Communiquer la réforme, c'est possible ?

Dans la dernière livraison de ses fascicules réguliers consacrés à la modernisation de la sphère publique, l'Institut Montaigne, qui se définit lui-même comme un laboratoire d'idées, vient de publier un rapport passionnant intitulé : "Comment communiquer la réforme".

Des observateurs perspicaces de toutes les résistances au changement comme nous ne pouvaient pas rester indifférents aux recommandations de ce "think tank" indépendant créé en 2000 par Claude Bébéar. Elles sont au nombre de 18, classées sous 5 chapitres dont nous vous livrons les intitulés :

  • L'opinion publique : prête ou préparée,
  • Un leader, sinon rien,
  • Très en amont, la communication,
  • Dialoguer, dialoguer, dialoguer,
  • Communiquer : un vrai métier.

On trouvera dans le détail la totalité des recommandations sur le site www.institutmontaigne.org (publicité gratuite). Dans les conclusions de notre livre "Surtout, ne changez rien", nous arrivions à peu près au même diagnostic. Notre livre est sorti de l'imprimerie en octobre 2005, bien avant que les Français ne portent au pouvoir par leurs votes un homme qui s'est engagé à réformer activement le pays.

Pierre Zimmer

Les résistances au changement : toujours d'actualité

« 

« La réforme des institutions, c’est important pour vous ?» C’est la question posée la semaine dernière par l'institut OpinionWay dans le cadre du baromètre Politoscope Le Figaro-LCI. « C'est important de la faire, mais ce n’est pas prioritaire.» Cette réponse traduit une relative indifférence des Français sur le sujet. Ou plutôt, hormis la classe politique et les médias, tout le monde s’en tape !

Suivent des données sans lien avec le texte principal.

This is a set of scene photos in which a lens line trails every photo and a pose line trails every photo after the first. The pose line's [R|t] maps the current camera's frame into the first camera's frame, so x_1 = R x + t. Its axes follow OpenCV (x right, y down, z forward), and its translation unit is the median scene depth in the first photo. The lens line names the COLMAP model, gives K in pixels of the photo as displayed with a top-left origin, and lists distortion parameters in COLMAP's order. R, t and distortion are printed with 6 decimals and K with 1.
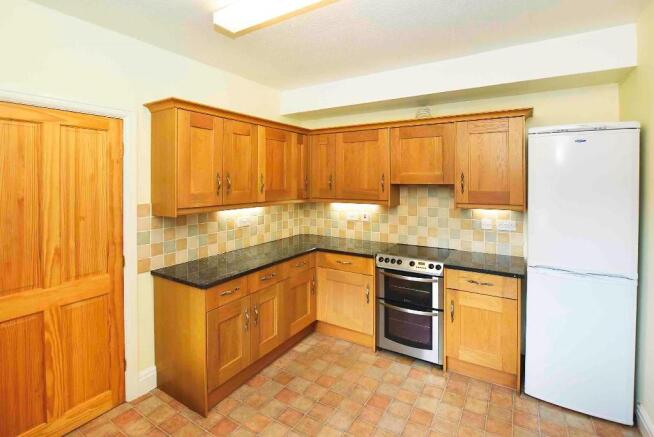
lens RADIAL K [[315.7, 0, 327.5], [0, 315.7, 180.4], [0, 0, 1]] dist [-0.001630, -0.000193]
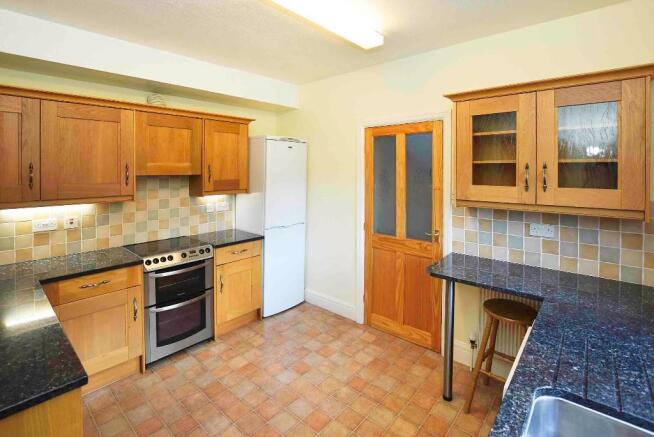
lens RADIAL K [[316.5, 0, 327.2], [0, 316.5, 170.4], [0, 0, 1]] dist [-0.001078, -0.000337]
pose [[0.179997, -0.002040, 0.983665, -0.594429], [0.005225, 0.999986, 0.001118, -0.001133], [-0.983653, 0.004938, 0.180005, 0.355245]]
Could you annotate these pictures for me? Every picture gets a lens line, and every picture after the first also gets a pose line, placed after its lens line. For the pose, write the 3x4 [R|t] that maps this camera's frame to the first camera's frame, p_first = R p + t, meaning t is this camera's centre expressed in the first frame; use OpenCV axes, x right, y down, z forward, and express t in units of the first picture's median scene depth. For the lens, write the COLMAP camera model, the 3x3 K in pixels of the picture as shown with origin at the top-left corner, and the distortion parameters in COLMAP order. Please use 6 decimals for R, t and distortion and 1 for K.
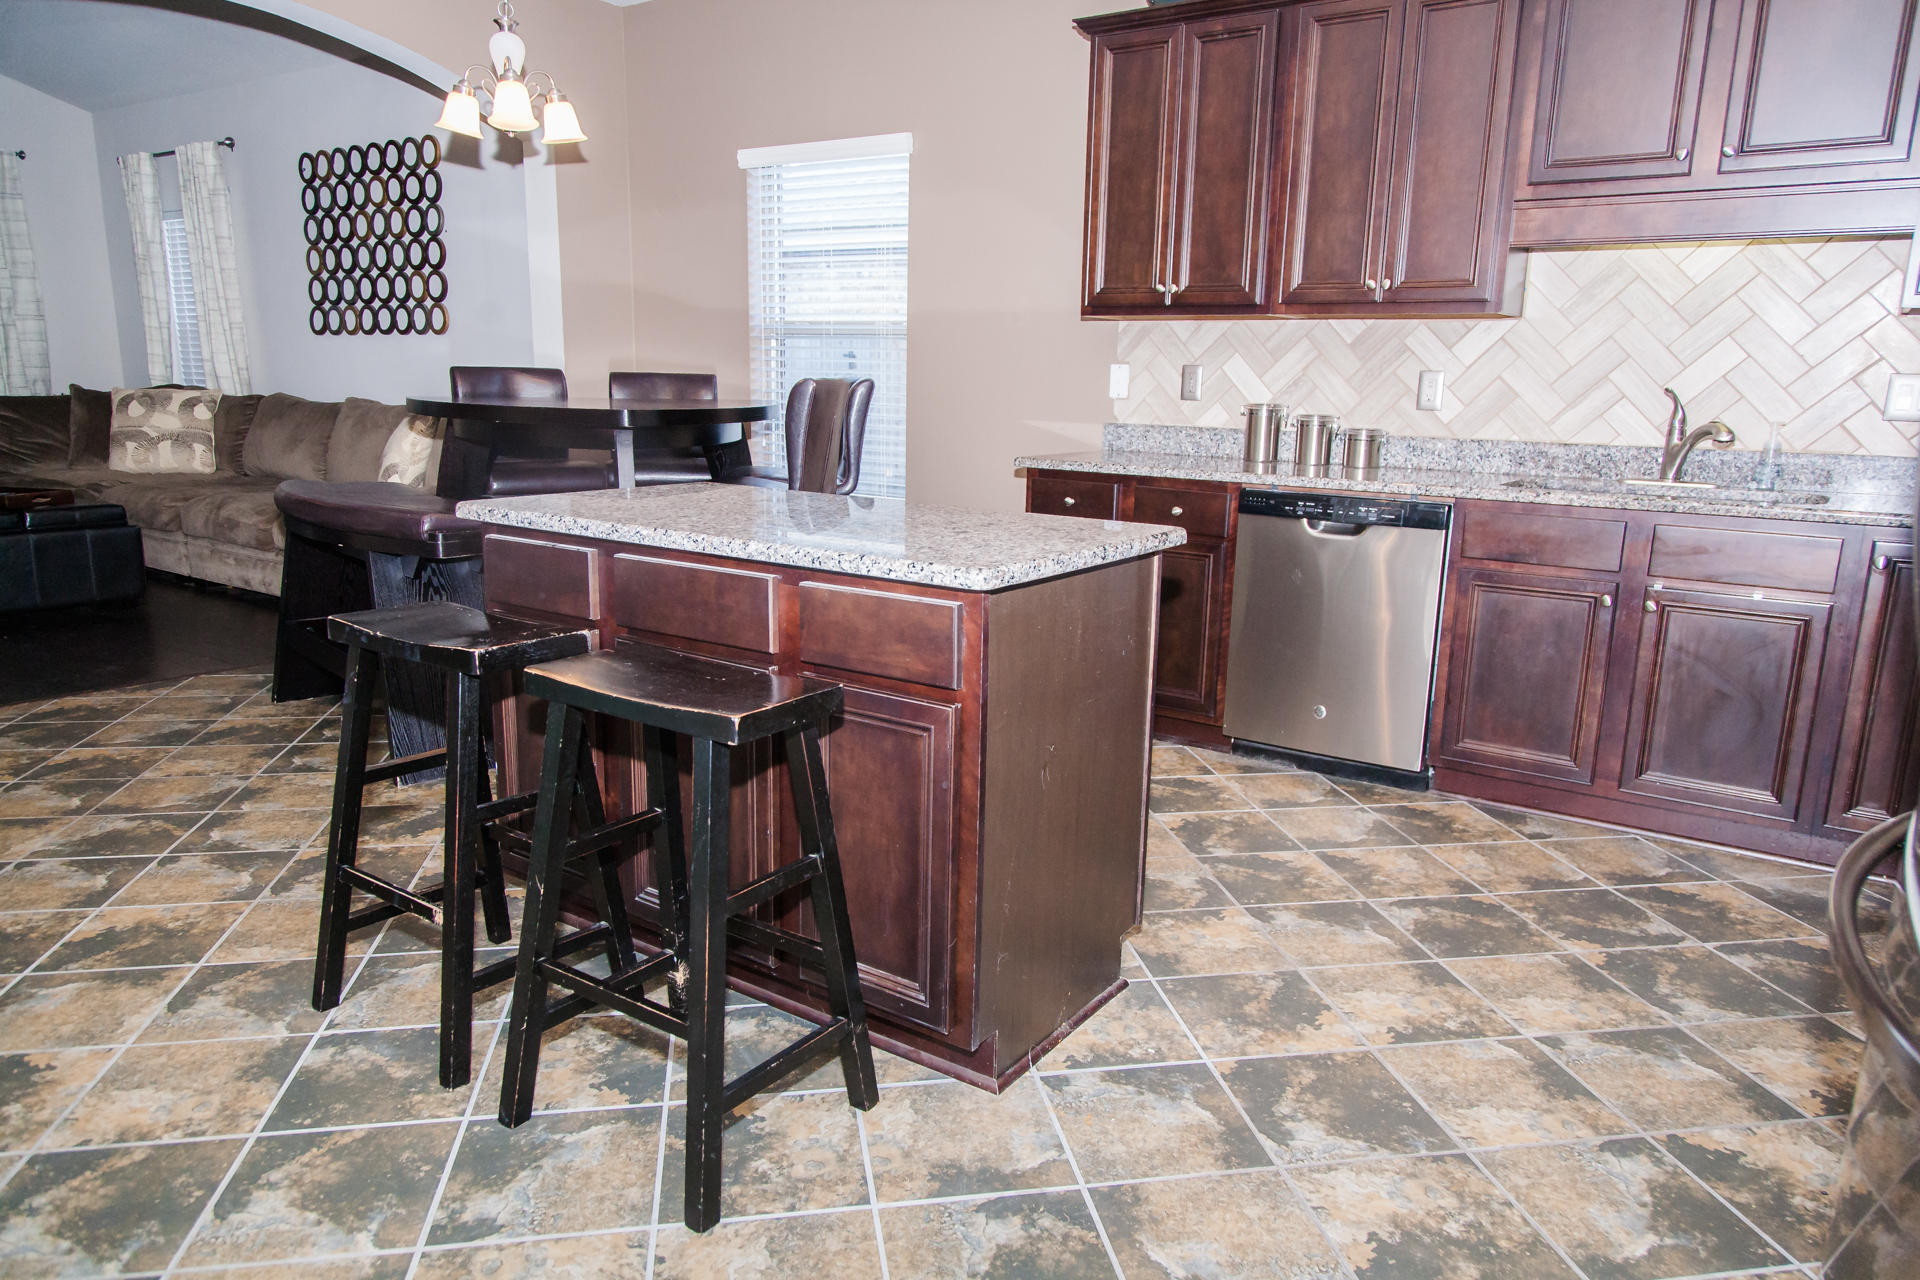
lens RADIAL K [[1268.9, 0, 966.3], [0, 1268.9, 640.8], [0, 0, 1]] dist [0.007041, 0.000816]
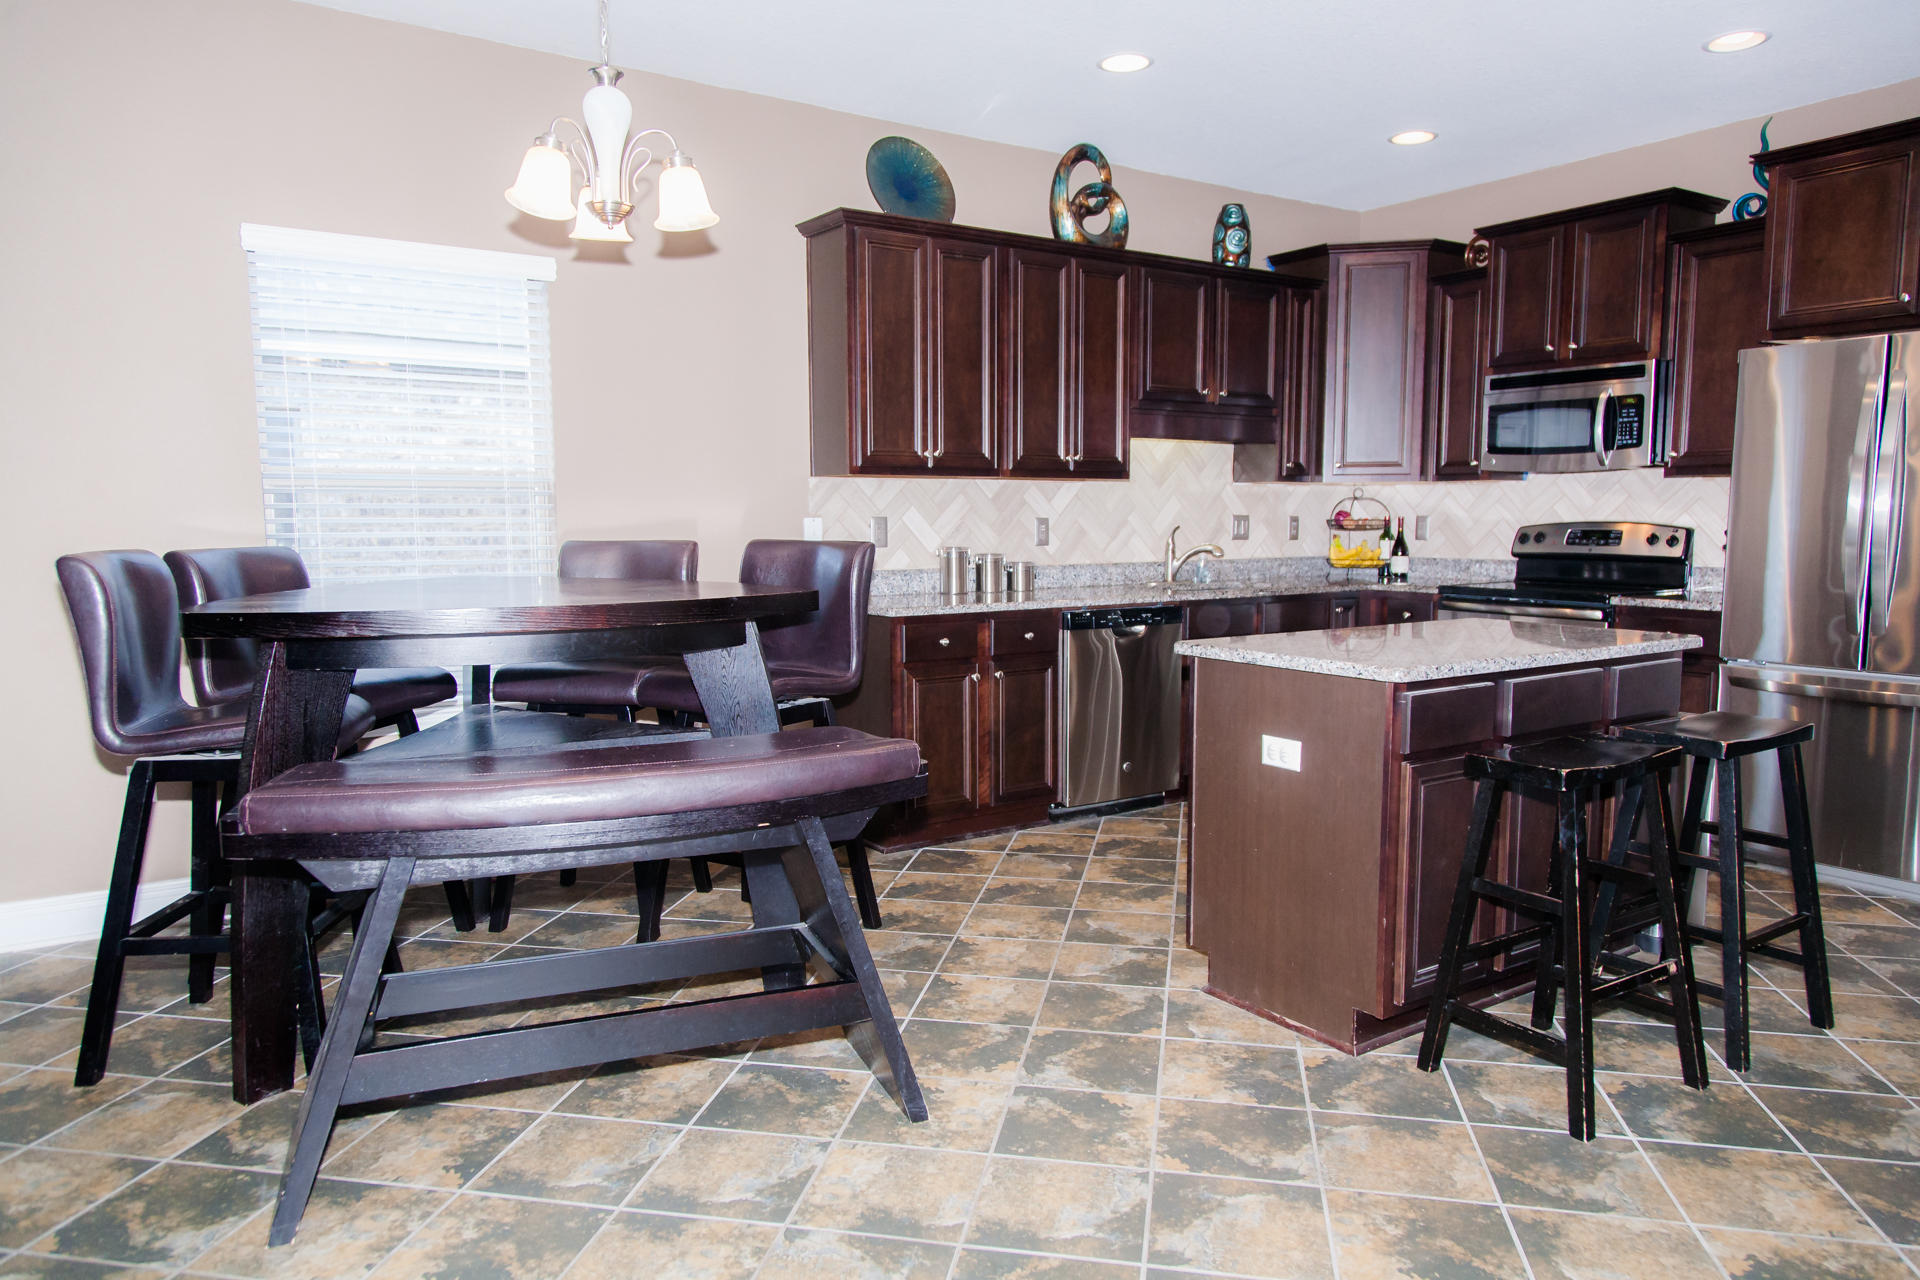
lens RADIAL K [[1268.9, 0, 966.3], [0, 1268.9, 640.8], [0, 0, 1]] dist [0.007041, 0.000816]
pose [[0.359332, -0.116621, 0.925894, -0.959294], [0.204425, 0.977900, 0.043836, -0.160242], [-0.910544, 0.173524, 0.375231, 0.586623]]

Seules quatre personnes interrogées sur cent le citent spontanément parmi les «événements politiques qui ont marqué la semaine». Loin derrière la grève des pêcheurs (citée par 25 % des sondés) ou la loi sur les OGM (20 %). Un peu plus d'un Français sur cinq (22 %) en a parlé avec son entourage et, fait marquant, il s'agit plus souvent de sympathisants de gauche (33 %) que de sympathisants de droite (17 %). Si une très large majorité des sondés estime que le sujet est important, ils sont quasiment aussi nombreux à considérer que cette réforme peut attendre. 56 % des Français jugent ainsi que la réforme des institutions est «importante mais pas prioritaire» et 18 % la considèrent même «secondaire».

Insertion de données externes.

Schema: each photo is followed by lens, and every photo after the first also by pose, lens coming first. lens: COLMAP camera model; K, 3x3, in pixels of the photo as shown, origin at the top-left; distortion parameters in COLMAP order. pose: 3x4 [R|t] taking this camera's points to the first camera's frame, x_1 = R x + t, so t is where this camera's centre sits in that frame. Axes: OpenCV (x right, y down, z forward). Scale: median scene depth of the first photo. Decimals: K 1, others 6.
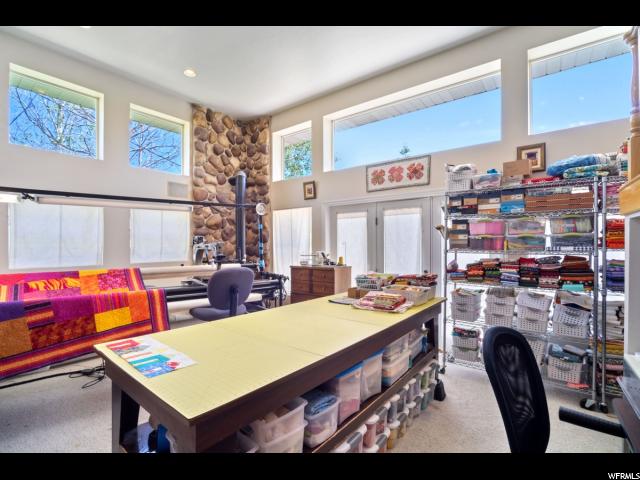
lens RADIAL K [[297.9, 0, 323.7], [0, 297.9, 240.1], [0, 0, 1]] dist [-0.028833, 0.011725]
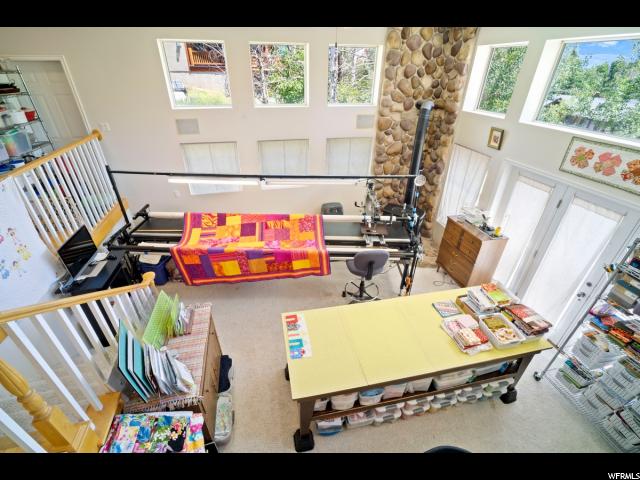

«D'autres réformes sont plus importantes», explique l'un des sondés. Les sujets de préoccupation prioritaires sont connus : logement, sécurité, emploi, dette et, comme un leitmotiv, pouvoir d'achat. «C'est ça qui va nous permettre de mettre de l'essence dans notre voiture ? C'est ça qui va nous permettre de nous chauffer, de nous nourrir, de nous loger ?», s'interroge l'une des personnes du panel. C’est sûr que ce n’est pas la réforme des institutions qui va remplir les porte-monnaie.